***** EXTRACT PROVIDED

The movie, a comedy in which two TV reporters embark on a secret mission to kill Kim Jong Un, appeared on YouTube and Google Play on December 23 at 1pm ET. It costs $5.99 to rent for 48 hours and $15 to own.
Google said that it was first approached by Sony on December 17, on the same day that is announced it would be canceling the December 25 release.
“Last Wednesday Sony began contacting a number of companies, including Google, to ask if we’d be able to make their movie, ‘The Interview,’ available online. We’d had a similar thought and were eager to help — though given everything that’s happened, the security implications were very much at the front of our minds.,” said David Drummond, Google’s chief lawyer in a statement.
“Of course it was tempting to hope that something else would happen to ensure this movie saw the light of day. But after discussing all the issues, Sony and Google agreed that we could not sit on the sidelines and allow a handful of people to determine the limits of free speech in another country (however silly the content might be).”
North Korea’s powerful National Defense Commission responded with its first statement on the Sony hack and accusations by the U.S. that it was responsible. The statement was read out on Voice of Korea, the country’s international shortwave radio service, and makes interesting listening.
It’s not exactly the same as the text statement that was carried on KCNA and appears to be a slightly different translation.
The most noticeable thing about the statement is how much the NDC appears to be picking up from cues in the U.S. media. Many of its arguments are similar to those being debated in public:
- Killing a head of state, even in jest, is in bad taste
- The accusation against North Korea is an assertion and isn’t based on solid technical facts
- If a hacker used U.S. code, it couldn’t be concluded that it was carried out by the U.S.
The full, and very long, NDC statement as carried by KCNA is pasted in below. It was sent on December 21, a day before Voice of Korea broadcast this message.
U.S. Urged to Honestly Apologize to Mankind for Its Evil Doing before Groundlessly Pulling up Others
Pyongyang, December 21 (KCNA) — The Policy Department of the National Defence Commission of the DPRK issued the following statement Sunday:
Strange thing that happened in the heart of the U.S., the ill-famed cesspool of injustice, is now afloat in the world as shocking news.
The Sony Pictures Entertainment, the biggest movie producer in the U.S., which produced the undesirable reactionary film “The Interview” daring hurt the dignity of the supreme leadership of the DPRK and agitating even terrorism and had a plan to distribute it, was exposed to surprisingly sophisticated, destructive and threatening cyber warfare and has been thrown into a bottomless quagmire after suffering property losses worth hundreds of millions of dollars.
The public in the U.S. is now describing this case as “disgrace suffered by Sony Pictures Entertainment,” “very sorry thing caused by the U.S.,” “Sony Pictures Entertainment showing a white flag before hackers” and the “unprecedented disaster suffered by the U.S.”
Those who meted out a stern punishment of justice were reported to be cyber experts styling themselves “guardians of peace”.

**********

DIRECTIVE 1: Put the records, starting at the first line and ending at the line that contains "building: (283, 49)", into a JSON list of strings with one string per line, leaving out blank lines.

***** DATASET ENTRIES

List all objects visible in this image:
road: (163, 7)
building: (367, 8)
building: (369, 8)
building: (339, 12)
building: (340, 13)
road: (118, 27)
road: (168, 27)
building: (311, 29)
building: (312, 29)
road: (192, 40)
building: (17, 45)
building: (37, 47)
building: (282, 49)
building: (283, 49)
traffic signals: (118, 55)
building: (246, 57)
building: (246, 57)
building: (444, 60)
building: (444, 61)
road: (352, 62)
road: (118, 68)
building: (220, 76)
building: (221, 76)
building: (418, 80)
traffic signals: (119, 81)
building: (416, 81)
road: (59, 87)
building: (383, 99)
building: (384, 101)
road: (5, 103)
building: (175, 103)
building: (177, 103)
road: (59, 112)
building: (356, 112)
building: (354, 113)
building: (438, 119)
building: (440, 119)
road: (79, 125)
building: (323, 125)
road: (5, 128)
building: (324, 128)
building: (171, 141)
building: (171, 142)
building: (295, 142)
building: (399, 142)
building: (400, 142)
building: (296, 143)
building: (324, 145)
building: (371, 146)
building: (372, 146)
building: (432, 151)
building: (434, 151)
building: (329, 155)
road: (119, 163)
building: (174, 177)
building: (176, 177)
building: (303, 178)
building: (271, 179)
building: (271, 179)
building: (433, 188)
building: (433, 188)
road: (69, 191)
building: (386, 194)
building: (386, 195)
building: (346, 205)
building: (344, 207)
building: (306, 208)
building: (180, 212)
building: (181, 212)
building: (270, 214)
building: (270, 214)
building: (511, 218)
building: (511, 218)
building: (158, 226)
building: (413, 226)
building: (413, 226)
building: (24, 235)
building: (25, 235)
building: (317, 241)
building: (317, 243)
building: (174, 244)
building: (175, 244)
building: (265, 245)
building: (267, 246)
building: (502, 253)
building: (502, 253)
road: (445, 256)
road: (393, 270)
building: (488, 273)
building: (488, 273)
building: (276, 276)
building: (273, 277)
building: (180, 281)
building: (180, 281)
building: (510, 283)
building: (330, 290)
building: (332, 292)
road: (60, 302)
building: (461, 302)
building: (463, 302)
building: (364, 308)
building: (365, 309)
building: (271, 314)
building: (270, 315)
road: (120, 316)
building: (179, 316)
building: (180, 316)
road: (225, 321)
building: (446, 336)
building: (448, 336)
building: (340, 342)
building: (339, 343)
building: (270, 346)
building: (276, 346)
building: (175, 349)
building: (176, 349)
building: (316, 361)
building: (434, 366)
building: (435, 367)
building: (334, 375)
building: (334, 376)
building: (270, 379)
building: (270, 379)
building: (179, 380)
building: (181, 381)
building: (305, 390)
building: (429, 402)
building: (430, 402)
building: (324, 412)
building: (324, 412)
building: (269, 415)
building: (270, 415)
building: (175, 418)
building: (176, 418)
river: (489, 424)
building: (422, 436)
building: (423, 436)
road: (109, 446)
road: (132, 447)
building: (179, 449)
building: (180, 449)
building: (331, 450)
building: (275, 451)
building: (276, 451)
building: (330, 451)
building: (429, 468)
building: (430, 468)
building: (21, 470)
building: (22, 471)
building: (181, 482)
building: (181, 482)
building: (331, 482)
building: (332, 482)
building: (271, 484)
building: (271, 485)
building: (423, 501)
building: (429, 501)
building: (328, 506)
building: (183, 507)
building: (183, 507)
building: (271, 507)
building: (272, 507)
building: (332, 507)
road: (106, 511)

**********

DIRECTIVE 2: Duplicate the passage of the article about "The Interview" starting at "North Korea’s powerful" and ending at "makes interesting listening.".

FULL ANSWER 1:
[
  "List all objects visible in this image:",
  "road: (163, 7)",
  "building: (367, 8)",
  "building: (369, 8)",
  "building: (339, 12)",
  "building: (340, 13)",
  "road: (118, 27)",
  "road: (168, 27)",
  "building: (311, 29)",
  "building: (312, 29)",
  "road: (192, 40)",
  "building: (17, 45)",
  "building: (37, 47)",
  "building: (282, 49)",
  "building: (283, 49)"
]

FULL ANSWER 2:
North Korea’s powerful National Defense Commission responded with its first statement on the Sony hack and accusations by the U.S. that it was responsible. The statement was read out on Voice of Korea, the country’s international shortwave radio service, and makes interesting listening.